- _DOCUMENT SECTION_
━━━━━━

On Fri, Mar 6, 2015 at 1:47 PM, Alexander Duyck
<alexander.h.duyck@...hat.com> wrote:
> This patch is meant to collapse local and main into one by converting
> tb_data from an array to a pointer.  Doing this allows us to point the
> local table into the main while maintaining the same variables in the
> table.
>
> As such the tb_data was converted from an array to a pointer, and a new
> array called data is added in order to still provide an object for tb_data
> to point to.
>
> In order to track the origin of the fib aliases a tb_id value was added in
> a hole that existed on 64b systems.  Using this we can also reverse the
> merge in the event that custom FIB rules are enabled.
>
> With this patch I am seeing an improvement of 20ns to 30ns for routing
> lookups as long as custom rules are not enabled, with custom rules enabled
> we fall back to split tables and the original behavior.

━━━━━━

- _EXTRACTED RECORDS_
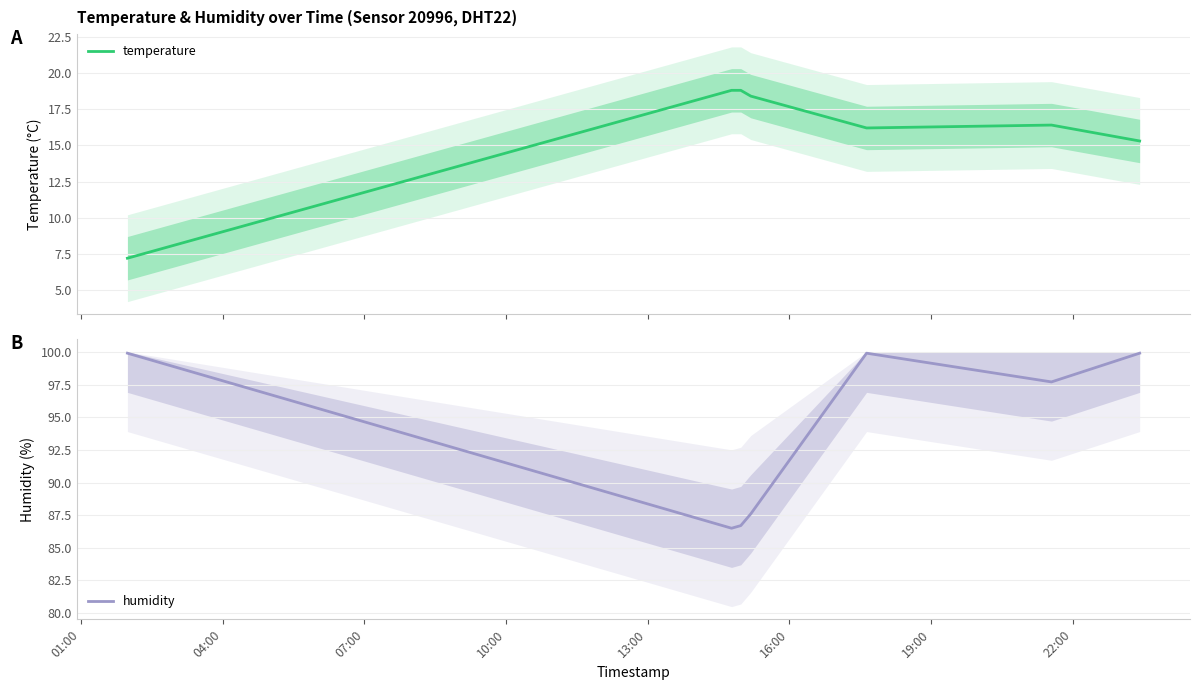

Reading left to right, extract all data points from this chart.

temperature: 7.2	18.8	18.8	18.4	16.2	16.4	15.3
humidity: 99.9	86.5	86.7	87.6	99.9	97.7	99.9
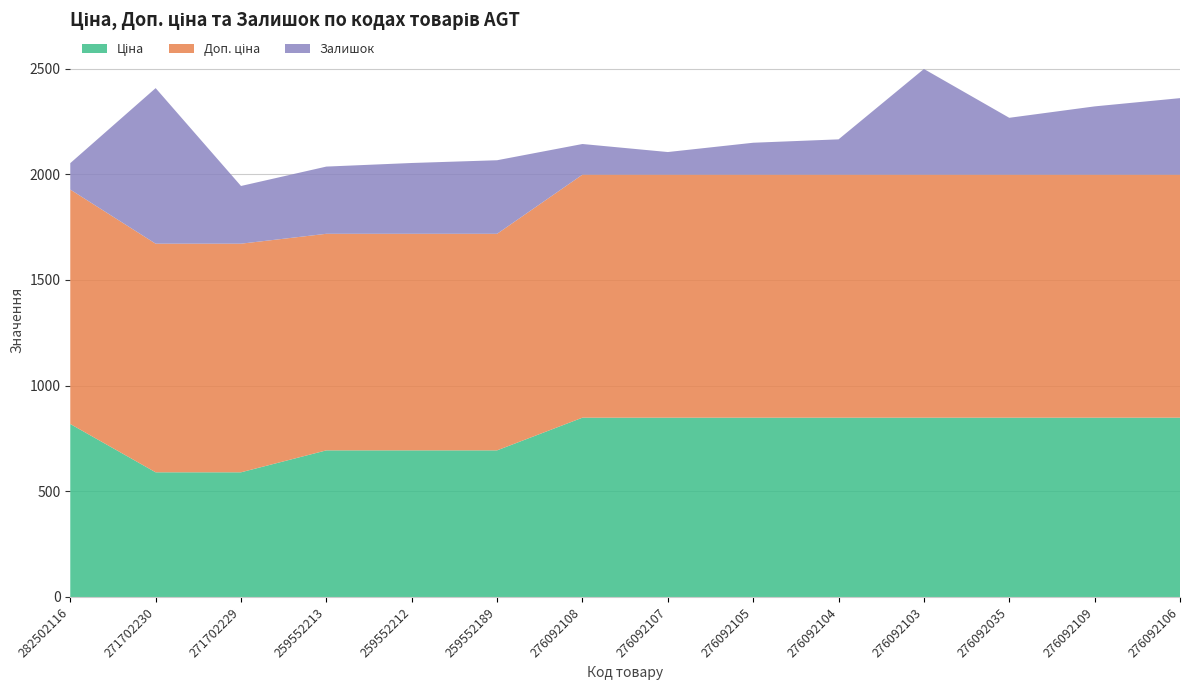

Reading left to right, transcribe all the data shown in this chart.

Ціна: 818.5	589.9	589.9	693.7	693.7	693.7	848.4	848.4	848.4	848.4	848.4	848.4	848.4	848.4
Доп. ціна: 1109.2	1081.7	1081.7	1024.6	1024.6	1024.6	1149.7	1149.7	1149.7	1149.7	1149.7	1149.7	1149.7	1149.7
Залишок: 125.0	736.0	273.0	318.0	335.0	348.0	145.0	107.0	151.0	167.0	500.0	269.0	323.0	362.0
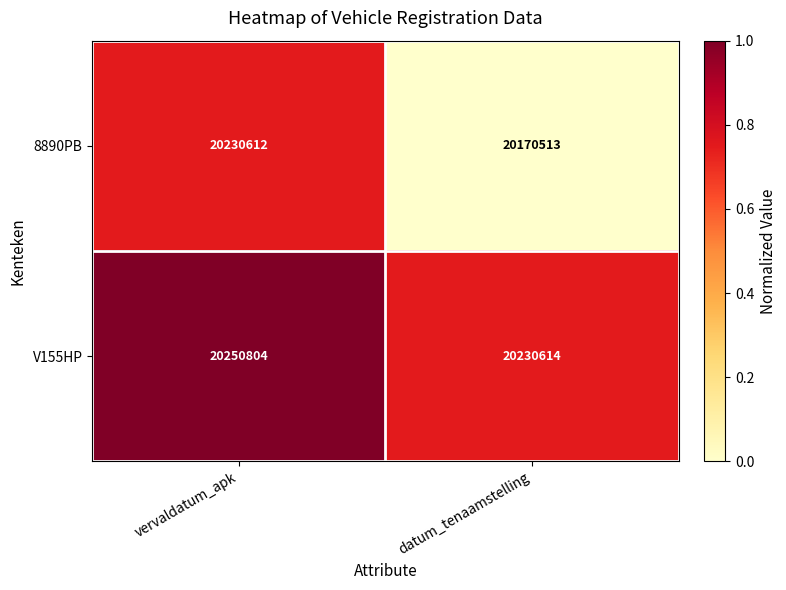

At which label does V155HP reach its peak?

vervaldatum_apk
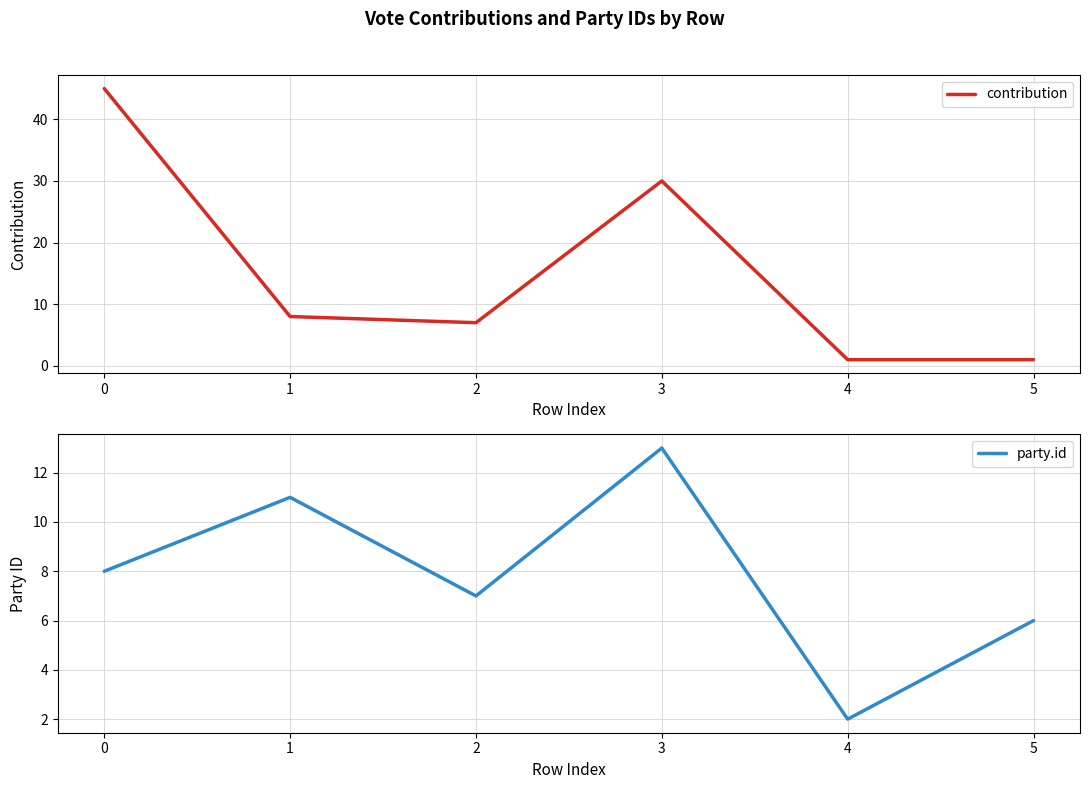

Does the chart display data point markers on the line(s)?

No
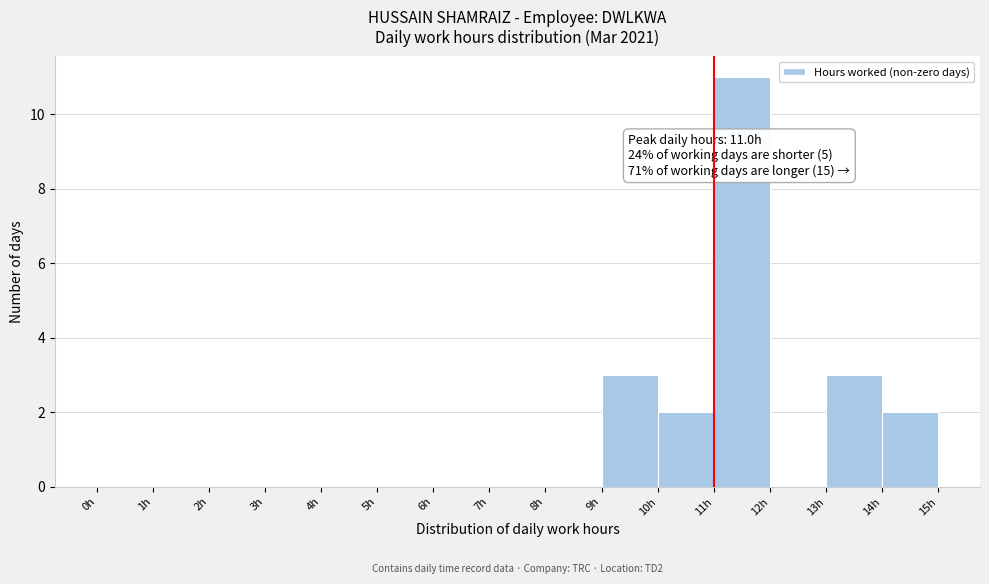

Over which range of the x-axis is the bar tallest?

11 to 12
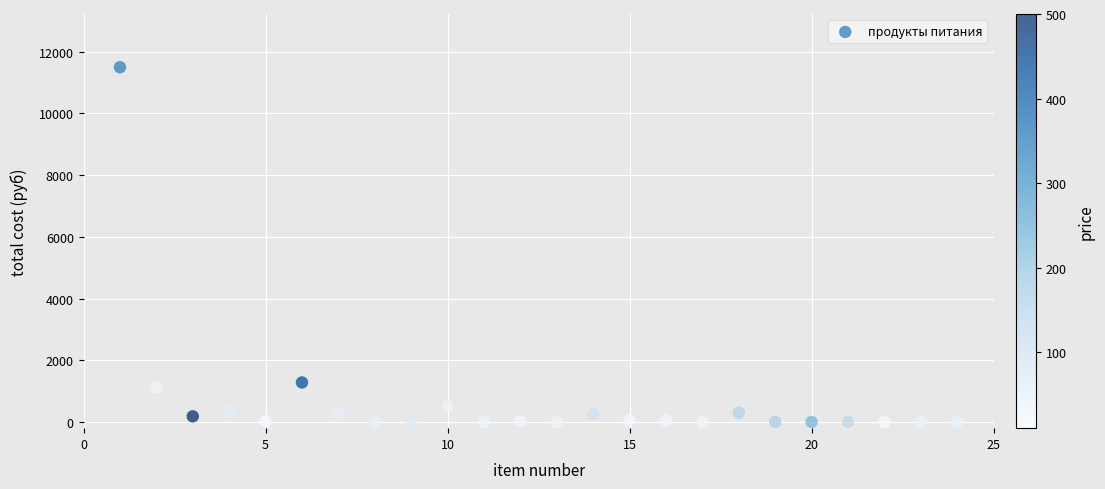

What is the range of X values (max minus min)?

23.0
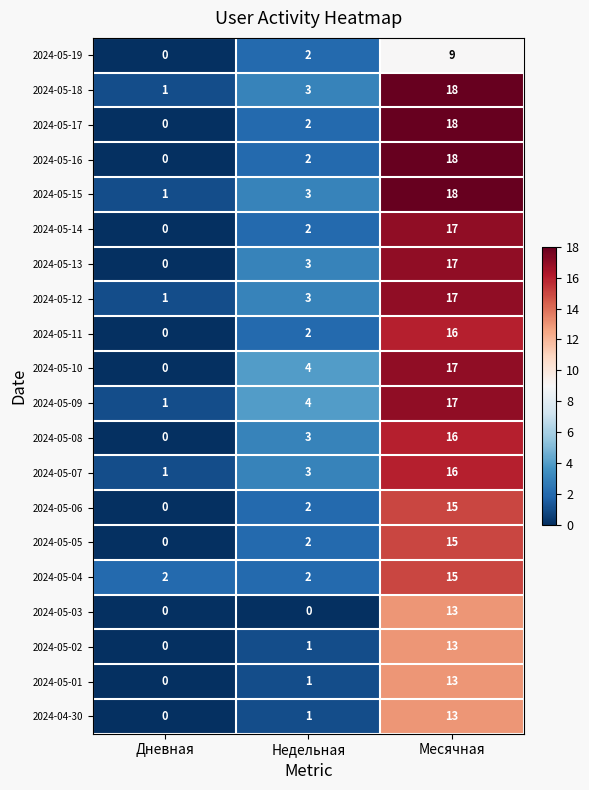

At which label does 2024-05-12 reach its minimum?

Дневная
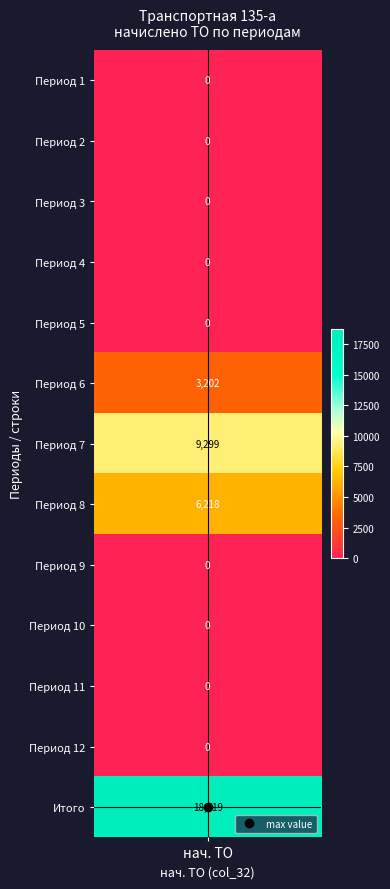

Reading left to right, transcribe all the data shown in this chart.

0.0	0.0	0.0	0.0	0.0	3201.8	9299.0	6217.7	0.0	0.0	0.0	0.0	18718.5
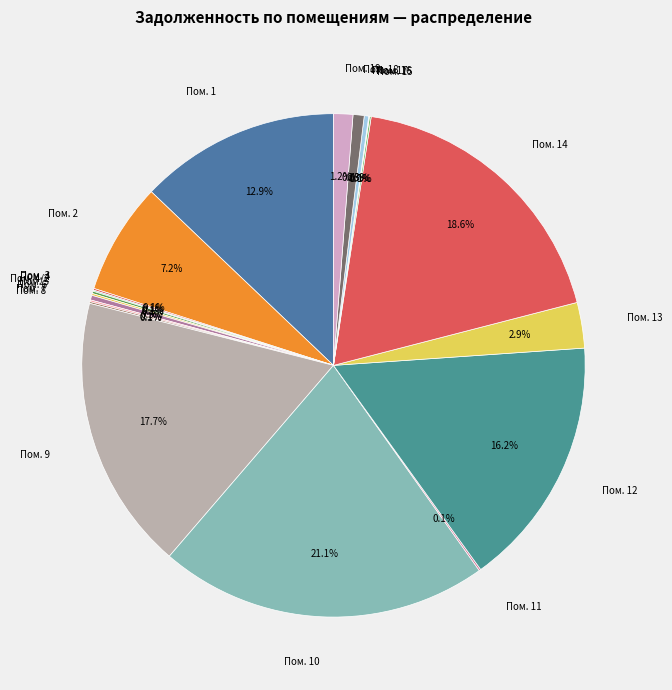

Combined, what portion of the pie is Пом. 6 and Пом. 13?

3.2%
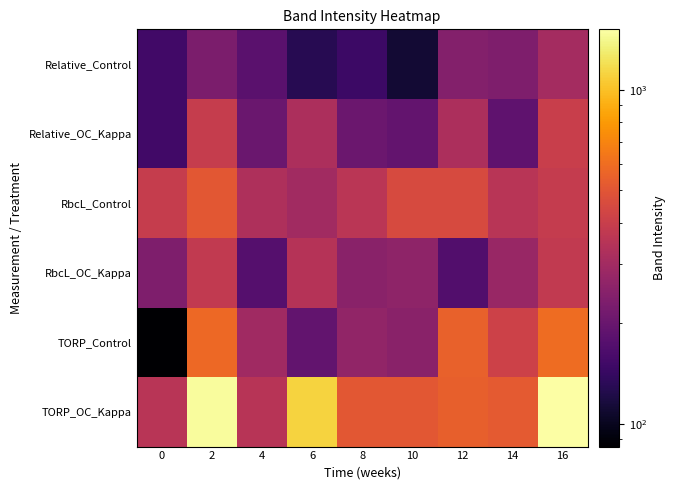

Which has a higher value, 4 or 0?

4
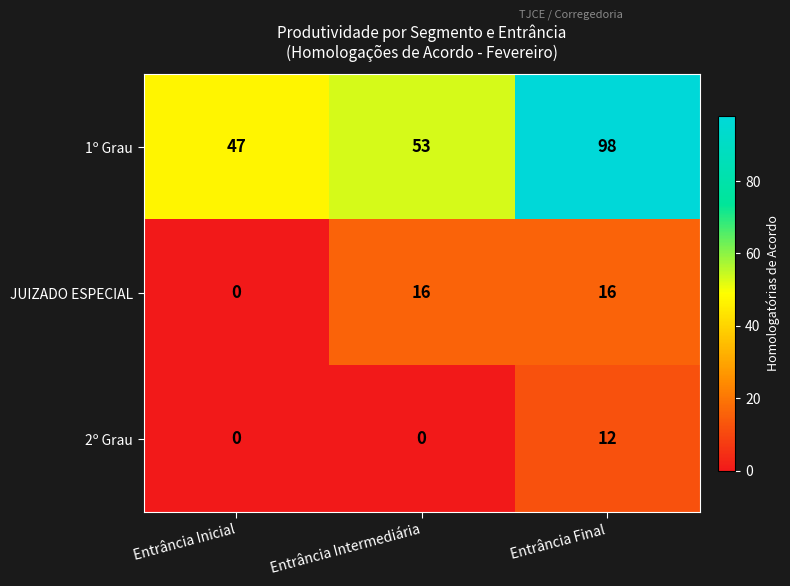

Count the number of data series in this chart.

3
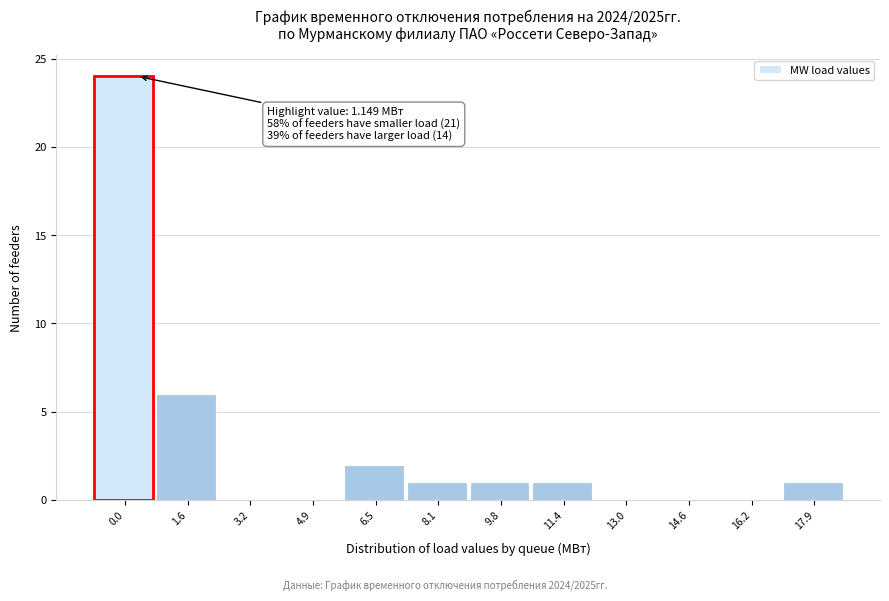

Reading left to right, extract all data points from this chart.

0.0=24	1.6=6	3.2=0	4.9=0	6.5=2	8.1=1	9.8=1	11.4=1	13.0=0	14.6=0	16.2=0	17.9=1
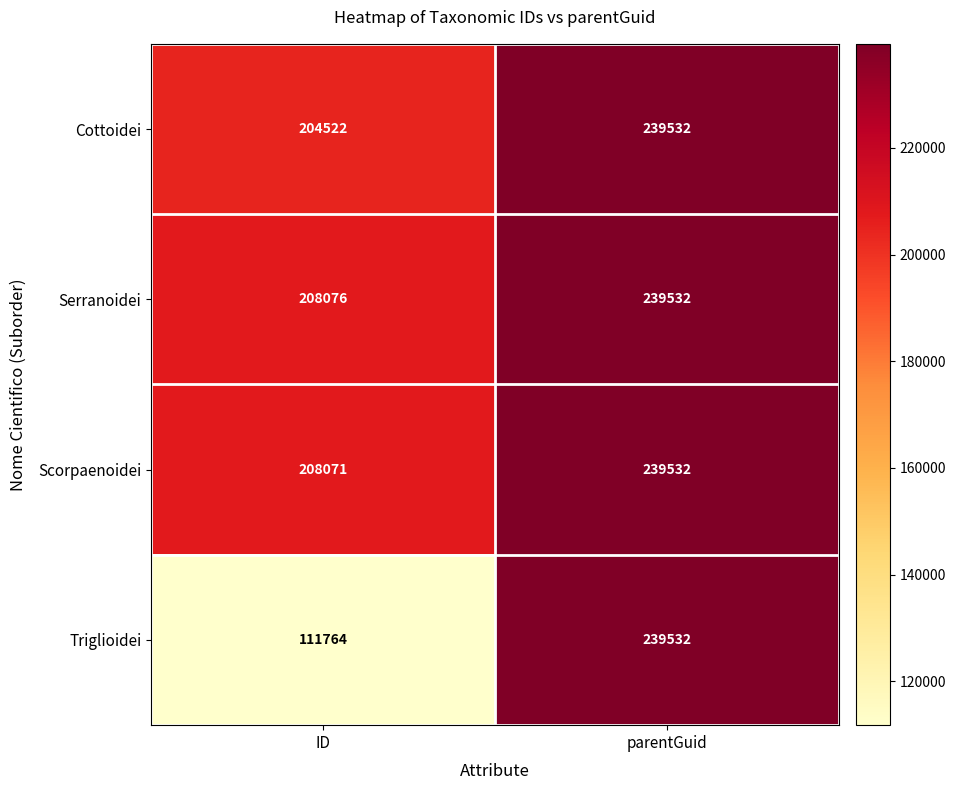

What is the total value across all series at parentGuid?

958128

━━━━━━

- _JOB ITEM_
Return the entire email about the FIB table patch above, word for word, with every line and quote mark left unchanged.

- _EXERCISE OUTPUT_
On Fri, Mar 6, 2015 at 1:47 PM, Alexander Duyck
<alexander.h.duyck@...hat.com> wrote:
> This patch is meant to collapse local and main into one by converting
> tb_data from an array to a pointer.  Doing this allows us to point the
> local table into the main while maintaining the same variables in the
> table.
>
> As such the tb_data was converted from an array to a pointer, and a new
> array called data is added in order to still provide an object for tb_data
> to point to.
>
> In order to track the origin of the fib aliases a tb_id value was added in
> a hole that existed on 64b systems.  Using this we can also reverse the
> merge in the event that custom FIB rules are enabled.
>
> With this patch I am seeing an improvement of 20ns to 30ns for routing
> lookups as long as custom rules are not enabled, with custom rules enabled
> we fall back to split tables and the original behavior.